In an embodiment of the secondary battery of the present disclosure, the first insulator includes a first part disposed within the pole hole and a second part disposed between the inner flange and the end wall. The projection of the inner flange and the projection of the second part on the end wall at least partially overlap each other along the thickness direction of the end wall.

In the above technical solution, the arrangement of the first part may, on one hand, achieve insulation between the pole and the end wall. On the other hand, when the inner flange is pressed on the second part, the inner flange may be riveted more tightly, which is conducive to improving the riveting strength. Additionally, the arrangement of the first part may reduce the problem of outward expansion of the first insulator when the first insulator is riveted by the pole, thereby reducing the probability of a gap occurring between the pole and the end wall.

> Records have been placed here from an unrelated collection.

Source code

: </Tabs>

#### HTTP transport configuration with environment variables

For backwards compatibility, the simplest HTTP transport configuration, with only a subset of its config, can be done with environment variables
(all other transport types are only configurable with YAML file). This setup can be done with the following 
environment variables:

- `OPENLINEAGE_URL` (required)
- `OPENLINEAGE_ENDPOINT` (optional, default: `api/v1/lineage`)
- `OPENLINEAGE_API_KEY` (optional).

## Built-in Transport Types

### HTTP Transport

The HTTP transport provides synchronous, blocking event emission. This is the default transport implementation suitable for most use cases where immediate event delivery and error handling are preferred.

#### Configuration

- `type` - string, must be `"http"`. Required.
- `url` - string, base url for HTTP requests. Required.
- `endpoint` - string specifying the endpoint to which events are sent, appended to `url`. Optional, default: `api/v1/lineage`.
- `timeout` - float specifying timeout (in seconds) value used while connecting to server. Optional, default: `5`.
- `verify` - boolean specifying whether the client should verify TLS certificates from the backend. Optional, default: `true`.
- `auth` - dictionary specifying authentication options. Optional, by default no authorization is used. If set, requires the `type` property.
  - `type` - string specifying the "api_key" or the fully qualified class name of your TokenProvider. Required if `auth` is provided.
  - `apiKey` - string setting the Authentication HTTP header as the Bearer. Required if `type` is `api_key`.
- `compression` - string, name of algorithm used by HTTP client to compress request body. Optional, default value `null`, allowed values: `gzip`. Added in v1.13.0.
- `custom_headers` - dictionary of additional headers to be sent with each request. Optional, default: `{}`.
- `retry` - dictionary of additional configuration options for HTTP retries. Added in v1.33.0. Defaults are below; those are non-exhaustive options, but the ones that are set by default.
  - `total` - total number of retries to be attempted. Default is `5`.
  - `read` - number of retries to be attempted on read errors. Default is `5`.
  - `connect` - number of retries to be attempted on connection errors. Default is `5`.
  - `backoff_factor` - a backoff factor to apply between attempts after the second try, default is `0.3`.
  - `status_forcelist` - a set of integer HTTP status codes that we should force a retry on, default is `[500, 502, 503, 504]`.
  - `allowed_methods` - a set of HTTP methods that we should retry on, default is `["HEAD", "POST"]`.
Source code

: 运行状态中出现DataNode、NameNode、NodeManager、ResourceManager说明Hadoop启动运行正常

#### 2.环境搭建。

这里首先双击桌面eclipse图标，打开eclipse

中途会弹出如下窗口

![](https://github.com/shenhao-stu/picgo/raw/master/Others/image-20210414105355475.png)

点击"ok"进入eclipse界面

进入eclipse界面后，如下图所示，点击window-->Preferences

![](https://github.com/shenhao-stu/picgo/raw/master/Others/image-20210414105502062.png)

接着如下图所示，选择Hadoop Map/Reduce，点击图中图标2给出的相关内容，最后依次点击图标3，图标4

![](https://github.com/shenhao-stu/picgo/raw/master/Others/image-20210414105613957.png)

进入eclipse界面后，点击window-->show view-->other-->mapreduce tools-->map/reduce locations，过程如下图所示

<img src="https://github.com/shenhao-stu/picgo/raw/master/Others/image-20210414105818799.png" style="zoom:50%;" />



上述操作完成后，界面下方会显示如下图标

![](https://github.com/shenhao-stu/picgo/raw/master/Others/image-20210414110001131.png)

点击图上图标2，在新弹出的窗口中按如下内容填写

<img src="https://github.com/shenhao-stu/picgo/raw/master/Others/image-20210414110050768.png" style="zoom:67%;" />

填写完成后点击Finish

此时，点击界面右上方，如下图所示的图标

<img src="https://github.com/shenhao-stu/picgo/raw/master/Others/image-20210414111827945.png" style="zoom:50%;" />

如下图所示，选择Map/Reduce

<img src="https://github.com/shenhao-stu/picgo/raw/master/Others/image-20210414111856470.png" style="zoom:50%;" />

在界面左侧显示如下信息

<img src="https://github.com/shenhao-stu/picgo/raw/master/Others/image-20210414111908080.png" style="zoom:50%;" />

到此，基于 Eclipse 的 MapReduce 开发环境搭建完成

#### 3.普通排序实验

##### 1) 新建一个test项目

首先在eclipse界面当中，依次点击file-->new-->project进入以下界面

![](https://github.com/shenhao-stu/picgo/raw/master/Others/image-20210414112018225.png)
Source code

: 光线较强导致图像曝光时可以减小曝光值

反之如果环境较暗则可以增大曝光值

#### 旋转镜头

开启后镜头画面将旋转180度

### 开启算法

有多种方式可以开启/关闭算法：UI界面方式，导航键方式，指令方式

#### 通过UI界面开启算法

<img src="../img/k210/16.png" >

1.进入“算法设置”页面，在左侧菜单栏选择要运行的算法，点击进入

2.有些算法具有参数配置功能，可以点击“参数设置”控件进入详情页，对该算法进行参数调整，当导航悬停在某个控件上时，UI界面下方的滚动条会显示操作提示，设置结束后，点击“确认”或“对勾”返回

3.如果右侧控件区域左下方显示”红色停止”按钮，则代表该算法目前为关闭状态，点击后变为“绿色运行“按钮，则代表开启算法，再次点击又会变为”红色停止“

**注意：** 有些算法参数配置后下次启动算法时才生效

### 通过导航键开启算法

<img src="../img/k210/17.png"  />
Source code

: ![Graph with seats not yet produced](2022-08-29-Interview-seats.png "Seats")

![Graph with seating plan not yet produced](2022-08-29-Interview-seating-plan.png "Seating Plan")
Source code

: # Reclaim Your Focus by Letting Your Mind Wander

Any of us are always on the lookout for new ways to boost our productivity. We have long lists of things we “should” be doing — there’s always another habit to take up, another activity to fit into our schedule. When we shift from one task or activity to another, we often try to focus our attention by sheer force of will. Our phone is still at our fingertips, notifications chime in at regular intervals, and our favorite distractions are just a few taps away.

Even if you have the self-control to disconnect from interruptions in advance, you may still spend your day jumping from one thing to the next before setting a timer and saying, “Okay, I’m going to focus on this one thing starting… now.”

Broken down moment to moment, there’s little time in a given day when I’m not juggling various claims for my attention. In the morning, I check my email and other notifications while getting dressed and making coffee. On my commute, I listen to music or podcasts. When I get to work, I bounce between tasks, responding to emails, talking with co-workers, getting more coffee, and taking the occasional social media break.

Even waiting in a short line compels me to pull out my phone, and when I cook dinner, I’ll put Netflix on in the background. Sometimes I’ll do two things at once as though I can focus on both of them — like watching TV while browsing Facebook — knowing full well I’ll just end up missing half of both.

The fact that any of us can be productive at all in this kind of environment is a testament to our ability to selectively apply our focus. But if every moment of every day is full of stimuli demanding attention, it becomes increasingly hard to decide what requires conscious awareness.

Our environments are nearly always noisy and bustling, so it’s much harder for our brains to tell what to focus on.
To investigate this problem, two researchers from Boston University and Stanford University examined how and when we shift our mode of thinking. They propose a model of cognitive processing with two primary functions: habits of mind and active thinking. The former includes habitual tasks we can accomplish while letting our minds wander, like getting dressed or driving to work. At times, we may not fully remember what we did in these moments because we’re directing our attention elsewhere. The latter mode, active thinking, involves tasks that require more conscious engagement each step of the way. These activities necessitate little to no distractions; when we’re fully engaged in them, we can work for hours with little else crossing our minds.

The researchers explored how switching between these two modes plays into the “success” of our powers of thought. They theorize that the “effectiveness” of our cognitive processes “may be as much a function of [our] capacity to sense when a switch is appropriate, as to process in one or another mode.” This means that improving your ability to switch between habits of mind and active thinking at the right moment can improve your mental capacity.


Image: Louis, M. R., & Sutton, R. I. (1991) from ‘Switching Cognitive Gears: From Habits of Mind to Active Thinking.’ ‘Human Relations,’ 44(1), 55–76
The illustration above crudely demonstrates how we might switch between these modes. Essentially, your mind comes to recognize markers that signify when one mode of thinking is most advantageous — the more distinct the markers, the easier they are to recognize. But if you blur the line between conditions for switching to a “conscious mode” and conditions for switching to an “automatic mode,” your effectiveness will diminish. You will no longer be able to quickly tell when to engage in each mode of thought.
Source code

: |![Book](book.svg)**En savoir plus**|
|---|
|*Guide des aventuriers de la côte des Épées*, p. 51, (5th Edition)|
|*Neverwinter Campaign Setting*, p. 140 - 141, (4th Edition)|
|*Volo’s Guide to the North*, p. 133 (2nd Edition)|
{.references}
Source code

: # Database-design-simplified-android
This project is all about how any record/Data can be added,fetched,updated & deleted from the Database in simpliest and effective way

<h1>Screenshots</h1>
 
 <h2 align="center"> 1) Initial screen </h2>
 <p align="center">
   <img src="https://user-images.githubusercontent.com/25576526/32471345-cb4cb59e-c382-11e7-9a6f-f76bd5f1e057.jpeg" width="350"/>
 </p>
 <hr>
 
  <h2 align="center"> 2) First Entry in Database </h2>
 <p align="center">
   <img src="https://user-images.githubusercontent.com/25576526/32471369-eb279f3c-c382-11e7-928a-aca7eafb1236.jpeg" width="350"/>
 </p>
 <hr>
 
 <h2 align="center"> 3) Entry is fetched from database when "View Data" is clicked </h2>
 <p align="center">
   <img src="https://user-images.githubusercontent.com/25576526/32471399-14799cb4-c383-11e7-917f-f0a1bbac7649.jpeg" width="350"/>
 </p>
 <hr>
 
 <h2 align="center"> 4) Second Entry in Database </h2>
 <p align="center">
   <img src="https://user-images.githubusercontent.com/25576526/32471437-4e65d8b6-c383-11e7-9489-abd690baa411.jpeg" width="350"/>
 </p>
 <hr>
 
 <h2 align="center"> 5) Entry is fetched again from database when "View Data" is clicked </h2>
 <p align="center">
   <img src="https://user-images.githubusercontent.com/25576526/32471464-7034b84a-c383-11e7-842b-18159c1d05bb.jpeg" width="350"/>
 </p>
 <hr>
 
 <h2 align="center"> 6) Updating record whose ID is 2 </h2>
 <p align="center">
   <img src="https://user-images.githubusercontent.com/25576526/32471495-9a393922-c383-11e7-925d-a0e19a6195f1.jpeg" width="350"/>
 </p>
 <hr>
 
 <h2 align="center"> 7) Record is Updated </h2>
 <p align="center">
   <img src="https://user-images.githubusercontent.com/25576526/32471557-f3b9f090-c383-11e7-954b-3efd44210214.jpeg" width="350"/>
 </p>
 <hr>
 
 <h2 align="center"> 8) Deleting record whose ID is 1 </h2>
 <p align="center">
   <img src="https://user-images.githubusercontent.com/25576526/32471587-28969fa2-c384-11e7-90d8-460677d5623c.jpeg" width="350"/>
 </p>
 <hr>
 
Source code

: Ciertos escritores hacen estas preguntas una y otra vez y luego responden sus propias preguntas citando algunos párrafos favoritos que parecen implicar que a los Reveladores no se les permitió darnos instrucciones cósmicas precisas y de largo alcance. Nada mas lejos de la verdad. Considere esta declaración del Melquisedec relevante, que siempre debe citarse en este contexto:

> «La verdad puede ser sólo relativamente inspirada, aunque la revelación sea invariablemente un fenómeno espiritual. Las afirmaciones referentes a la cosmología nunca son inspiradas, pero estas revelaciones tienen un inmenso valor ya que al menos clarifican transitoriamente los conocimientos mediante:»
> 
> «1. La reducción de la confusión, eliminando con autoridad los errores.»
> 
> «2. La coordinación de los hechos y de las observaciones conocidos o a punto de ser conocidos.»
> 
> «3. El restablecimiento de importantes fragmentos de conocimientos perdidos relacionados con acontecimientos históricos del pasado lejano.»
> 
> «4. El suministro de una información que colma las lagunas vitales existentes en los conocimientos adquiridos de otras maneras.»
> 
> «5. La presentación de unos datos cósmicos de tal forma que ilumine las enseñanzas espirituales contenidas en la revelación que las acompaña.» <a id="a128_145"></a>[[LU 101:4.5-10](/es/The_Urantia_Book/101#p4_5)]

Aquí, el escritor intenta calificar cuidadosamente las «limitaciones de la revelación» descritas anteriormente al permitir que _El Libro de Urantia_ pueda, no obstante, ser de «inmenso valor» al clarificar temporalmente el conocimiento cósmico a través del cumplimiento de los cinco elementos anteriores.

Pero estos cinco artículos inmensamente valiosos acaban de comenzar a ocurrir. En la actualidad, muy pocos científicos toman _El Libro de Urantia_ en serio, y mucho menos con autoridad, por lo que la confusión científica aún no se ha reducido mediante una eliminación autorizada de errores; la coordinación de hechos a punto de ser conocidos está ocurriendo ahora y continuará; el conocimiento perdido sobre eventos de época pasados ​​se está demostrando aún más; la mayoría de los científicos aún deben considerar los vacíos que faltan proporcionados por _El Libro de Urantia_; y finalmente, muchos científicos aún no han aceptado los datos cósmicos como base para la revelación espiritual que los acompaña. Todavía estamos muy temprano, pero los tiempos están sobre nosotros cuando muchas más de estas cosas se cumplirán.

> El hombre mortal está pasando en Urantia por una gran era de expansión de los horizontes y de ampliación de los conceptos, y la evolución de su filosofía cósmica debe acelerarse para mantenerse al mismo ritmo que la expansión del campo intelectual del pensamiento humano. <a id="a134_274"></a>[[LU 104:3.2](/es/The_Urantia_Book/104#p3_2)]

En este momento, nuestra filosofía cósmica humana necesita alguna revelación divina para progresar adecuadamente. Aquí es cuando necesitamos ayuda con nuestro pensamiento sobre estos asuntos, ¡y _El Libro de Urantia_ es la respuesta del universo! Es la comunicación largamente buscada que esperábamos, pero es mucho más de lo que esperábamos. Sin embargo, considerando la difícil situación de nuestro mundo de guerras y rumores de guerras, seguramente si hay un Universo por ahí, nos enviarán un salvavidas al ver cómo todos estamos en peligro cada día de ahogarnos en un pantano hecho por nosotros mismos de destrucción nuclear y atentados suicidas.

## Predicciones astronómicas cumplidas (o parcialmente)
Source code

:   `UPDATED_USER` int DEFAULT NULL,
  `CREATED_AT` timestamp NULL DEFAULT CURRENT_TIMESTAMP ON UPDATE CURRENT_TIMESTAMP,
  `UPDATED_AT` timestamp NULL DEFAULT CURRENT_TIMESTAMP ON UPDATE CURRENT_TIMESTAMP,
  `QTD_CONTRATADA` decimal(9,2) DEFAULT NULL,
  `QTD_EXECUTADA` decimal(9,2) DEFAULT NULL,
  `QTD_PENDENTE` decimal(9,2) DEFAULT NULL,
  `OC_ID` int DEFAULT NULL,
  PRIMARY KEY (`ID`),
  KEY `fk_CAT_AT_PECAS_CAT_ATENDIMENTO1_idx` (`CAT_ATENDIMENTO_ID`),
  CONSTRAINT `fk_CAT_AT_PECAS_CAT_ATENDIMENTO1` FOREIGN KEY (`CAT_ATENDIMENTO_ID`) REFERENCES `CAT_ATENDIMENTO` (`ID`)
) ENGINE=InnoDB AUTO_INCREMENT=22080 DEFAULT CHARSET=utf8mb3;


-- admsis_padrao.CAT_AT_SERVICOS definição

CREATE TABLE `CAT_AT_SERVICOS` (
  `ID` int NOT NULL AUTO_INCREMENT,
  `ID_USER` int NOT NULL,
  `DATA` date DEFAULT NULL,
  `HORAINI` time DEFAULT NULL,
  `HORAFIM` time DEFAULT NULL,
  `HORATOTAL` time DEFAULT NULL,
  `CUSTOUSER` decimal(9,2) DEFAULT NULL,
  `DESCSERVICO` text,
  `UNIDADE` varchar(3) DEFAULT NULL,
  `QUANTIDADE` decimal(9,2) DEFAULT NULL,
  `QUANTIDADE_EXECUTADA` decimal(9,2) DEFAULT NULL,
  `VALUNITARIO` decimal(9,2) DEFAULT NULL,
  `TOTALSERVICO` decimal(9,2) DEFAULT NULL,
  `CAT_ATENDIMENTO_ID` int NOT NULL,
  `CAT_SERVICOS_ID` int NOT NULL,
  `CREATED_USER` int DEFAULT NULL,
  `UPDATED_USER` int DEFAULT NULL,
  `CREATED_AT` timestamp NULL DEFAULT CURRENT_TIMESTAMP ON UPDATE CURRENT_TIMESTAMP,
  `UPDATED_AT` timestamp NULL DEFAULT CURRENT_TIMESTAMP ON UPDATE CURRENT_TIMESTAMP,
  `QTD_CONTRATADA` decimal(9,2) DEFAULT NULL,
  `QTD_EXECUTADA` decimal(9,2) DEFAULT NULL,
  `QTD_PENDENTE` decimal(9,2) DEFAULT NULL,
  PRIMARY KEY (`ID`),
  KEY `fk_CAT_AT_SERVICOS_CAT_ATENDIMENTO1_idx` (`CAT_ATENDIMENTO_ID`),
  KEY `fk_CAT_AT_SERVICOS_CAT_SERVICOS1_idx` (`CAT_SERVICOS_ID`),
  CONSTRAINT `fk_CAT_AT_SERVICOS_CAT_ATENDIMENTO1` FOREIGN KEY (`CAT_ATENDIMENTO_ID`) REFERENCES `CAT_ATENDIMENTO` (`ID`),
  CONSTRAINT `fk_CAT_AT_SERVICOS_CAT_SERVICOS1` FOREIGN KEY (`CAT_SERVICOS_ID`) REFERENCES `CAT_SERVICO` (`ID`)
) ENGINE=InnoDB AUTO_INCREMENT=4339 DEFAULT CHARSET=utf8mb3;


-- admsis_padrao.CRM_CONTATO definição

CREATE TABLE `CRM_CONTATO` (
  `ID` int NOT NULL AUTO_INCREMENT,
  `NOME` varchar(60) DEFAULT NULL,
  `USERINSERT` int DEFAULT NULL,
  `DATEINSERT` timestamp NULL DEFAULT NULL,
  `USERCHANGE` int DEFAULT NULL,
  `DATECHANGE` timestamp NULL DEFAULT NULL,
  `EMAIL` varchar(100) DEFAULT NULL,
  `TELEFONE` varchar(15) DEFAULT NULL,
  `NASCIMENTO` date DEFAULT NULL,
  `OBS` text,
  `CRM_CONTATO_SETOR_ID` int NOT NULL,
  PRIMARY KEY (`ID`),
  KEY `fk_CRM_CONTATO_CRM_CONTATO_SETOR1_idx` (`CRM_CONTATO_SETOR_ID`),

In an embodiment of the secondary battery of the present disclosure, the heat resistance of the first insulator is 240° C. to 350° C., and the heat resistance of the second insulator is 100° C. to 200° C.

In the above technical solution, setting the heat resistance of the first insulator near the pole to 240° C. to 350° C., and the heat resistance of the second insulator away from the pole to 100° C. to 200° C., the heat resistance of the first insulator is higher than that of the second insulator. Given that the heat generated near the pole is relatively high, this arrangement may improve the heat resistance performance of the insulating member, thereby enhancing the service life thereof. Additionally, materials with high heat resistance are less likely to shrink at high temperatures, reducing the rebound of the first insulator and ensuring the airtightness between the pole and the end wall. Moreover, the insulating member does not melt at high temperatures, reducing the risk of thermal runaway. Generally, materials with lower heat resistance are less costly than those with higher heat resistance. Choosing a more economical material for the second insulator may achieve the effect of reducing costs.

In an embodiment of the secondary battery of the present disclosure, the material of the first insulator is any one of soluble polytetrafluoroethylene, polybutylene terephthalate, and liquid crystal polymer, and the material of the second insulator is any one of polypropylene, polyphenylene sulfide, and polycarbonate.

In the above technical solution, the materials selected for the first insulator possess higher heat resistance performance, while the materials chosen for the second insulator have more economical costs. By selecting different materials according to the varying heat resistance requirements for different positions of the insulating member, the flexibility of the design may be improved. Simultaneously, this may enhance the performance of the insulating member and reduce the production costs thereof.

In an embodiment of the secondary battery of the present disclosure, the secondary battery is a cylindrical battery.